One of the largest providers of construction apprenticeships has ended its troubled subcontracted provision and dropped from Ofsted ‘outstanding’ to ‘requires improvement’.
The Construction Industry Training Board (CITB) tumbled from the watchdog’s top grade, which it achieved twice in the 2010s, in a report published this week.
The executive non-departmental public body, sponsored by the Department for Education and chaired by former Education and Skills Funding Agency chief Peter Lauener, has been among the biggest providers of subcontracted provision in further education for the past decade.
But Ofsted’s latest report revealed it has stepped away from the practice after finding ineffective oversight, with inspectors stating that leaders “focus too heavily on contract compliance and not on the quality of education”.
CITB confirmed it is winding down its subcontracted delivery, which it currently undertakes with 24 partners in areas like carpentry and joinery, construction skills and bricklaying.
The organisation said the decision was linked to government policy in 2021, which demanded providers in FE significantly reduce their subcontracted provision after scandals and cases of poor oversight were brought to light.
Ofsted’s previous report on CITB from 2017 showed it had 9,000 apprentices on its books, but the report from this week showed just 629.
The company claimed this did not, however, represent a dramatic decrease in its direct provision.
A spokesperson said: “The number of learners reduced from 9,000 because we made a strategic decision to withdraw from managing subcontracting providers. In 2017 the significant majority of learners were in subcontracted provision, rather than our own CITB apprenticeships.
“We reviewed our strategy for apprenticeships delivery and took the decision in 2021 to discontinue our subcontracted provision. We now focus on specialist apprenticeship delivery in niche provision that it would be difficult or prohibitively expensive for other providers to deliver.”
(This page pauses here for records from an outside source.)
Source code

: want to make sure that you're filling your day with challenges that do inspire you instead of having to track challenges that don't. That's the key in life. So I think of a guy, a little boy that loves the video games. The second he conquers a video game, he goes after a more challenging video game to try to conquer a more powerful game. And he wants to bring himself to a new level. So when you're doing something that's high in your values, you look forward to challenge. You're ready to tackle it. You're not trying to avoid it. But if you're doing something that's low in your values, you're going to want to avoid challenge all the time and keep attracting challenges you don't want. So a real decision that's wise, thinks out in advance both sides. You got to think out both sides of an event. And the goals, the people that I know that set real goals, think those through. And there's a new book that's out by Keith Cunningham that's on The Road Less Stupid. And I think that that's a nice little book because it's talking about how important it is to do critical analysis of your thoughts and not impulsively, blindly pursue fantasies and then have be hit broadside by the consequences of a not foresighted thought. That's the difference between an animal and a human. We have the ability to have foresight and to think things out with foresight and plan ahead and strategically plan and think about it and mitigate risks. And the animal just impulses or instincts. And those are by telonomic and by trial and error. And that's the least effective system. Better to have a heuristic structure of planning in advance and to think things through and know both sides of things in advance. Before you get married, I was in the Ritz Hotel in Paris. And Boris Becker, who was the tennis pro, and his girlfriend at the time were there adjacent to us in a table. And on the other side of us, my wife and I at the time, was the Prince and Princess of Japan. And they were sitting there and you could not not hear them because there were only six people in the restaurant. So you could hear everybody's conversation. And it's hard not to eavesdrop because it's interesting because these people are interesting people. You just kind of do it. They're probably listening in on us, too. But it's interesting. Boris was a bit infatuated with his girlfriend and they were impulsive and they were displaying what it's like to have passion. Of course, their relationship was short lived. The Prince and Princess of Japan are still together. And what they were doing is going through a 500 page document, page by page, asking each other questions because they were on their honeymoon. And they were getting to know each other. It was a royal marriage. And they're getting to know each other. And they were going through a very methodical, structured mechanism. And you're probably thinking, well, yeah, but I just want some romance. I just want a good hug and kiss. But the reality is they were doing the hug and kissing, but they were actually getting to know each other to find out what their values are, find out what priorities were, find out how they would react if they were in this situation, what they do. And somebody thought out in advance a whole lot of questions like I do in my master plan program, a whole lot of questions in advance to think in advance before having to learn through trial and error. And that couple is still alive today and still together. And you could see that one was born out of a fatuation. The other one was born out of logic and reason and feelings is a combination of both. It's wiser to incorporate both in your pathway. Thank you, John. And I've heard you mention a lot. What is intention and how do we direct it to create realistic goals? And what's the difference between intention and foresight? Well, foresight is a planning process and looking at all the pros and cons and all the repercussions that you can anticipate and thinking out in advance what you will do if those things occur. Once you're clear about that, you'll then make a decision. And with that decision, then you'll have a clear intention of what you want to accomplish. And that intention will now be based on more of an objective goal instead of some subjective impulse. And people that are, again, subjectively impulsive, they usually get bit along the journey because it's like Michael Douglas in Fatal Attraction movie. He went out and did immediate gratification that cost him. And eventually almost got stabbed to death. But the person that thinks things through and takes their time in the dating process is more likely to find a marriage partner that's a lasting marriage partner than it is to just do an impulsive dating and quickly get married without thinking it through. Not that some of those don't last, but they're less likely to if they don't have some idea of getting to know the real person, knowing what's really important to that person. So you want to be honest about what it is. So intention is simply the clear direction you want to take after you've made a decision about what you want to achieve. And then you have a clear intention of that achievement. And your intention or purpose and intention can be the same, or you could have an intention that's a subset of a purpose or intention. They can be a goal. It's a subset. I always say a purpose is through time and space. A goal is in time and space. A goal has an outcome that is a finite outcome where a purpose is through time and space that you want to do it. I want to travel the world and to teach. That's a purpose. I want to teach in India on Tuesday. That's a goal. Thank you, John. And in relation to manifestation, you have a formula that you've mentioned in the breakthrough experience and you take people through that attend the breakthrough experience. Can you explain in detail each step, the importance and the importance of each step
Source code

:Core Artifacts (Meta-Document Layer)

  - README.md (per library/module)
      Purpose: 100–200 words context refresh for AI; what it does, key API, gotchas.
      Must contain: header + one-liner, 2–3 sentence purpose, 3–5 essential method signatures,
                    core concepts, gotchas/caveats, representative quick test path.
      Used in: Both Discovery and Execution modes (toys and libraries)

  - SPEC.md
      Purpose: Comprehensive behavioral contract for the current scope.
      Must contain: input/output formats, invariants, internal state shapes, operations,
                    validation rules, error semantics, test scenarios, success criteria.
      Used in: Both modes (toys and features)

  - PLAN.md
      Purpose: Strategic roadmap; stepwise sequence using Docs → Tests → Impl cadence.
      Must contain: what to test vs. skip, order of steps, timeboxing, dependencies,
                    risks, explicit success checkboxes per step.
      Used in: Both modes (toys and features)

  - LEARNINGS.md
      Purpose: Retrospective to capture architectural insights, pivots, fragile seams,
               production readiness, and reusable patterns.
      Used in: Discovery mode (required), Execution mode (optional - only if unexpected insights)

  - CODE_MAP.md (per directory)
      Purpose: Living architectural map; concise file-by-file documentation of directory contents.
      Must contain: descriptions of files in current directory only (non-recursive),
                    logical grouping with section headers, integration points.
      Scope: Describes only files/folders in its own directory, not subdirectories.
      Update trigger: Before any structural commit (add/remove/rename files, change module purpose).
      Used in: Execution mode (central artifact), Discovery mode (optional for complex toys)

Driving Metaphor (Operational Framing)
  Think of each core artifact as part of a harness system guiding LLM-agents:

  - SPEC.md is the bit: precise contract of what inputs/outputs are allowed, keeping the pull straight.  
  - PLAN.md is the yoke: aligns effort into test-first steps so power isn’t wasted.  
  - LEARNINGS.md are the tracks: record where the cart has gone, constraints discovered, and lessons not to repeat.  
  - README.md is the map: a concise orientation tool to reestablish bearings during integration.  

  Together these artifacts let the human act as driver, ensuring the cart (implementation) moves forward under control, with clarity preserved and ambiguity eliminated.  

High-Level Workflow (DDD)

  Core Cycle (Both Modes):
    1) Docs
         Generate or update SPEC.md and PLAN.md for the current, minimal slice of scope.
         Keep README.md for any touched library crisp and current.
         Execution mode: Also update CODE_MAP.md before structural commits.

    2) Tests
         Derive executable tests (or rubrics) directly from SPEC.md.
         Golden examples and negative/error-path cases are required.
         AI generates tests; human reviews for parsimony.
The CITB spokesperson said that Ofsted’s report also included “many examples of high-quality practice” at the organisation, adding that it has “committed investment to improve our training for apprentices and continue to transform provision with a focus on improving performance monitoring, supporting staff to deliver quality, specialist learning and, providing high-quality careers guidance”.
Ofsted’s report comes months after CITB’s accounts revealed it faces a clawback of up to £10.3 million to the ESFA following an audit of historic non-compliant apprenticeships data.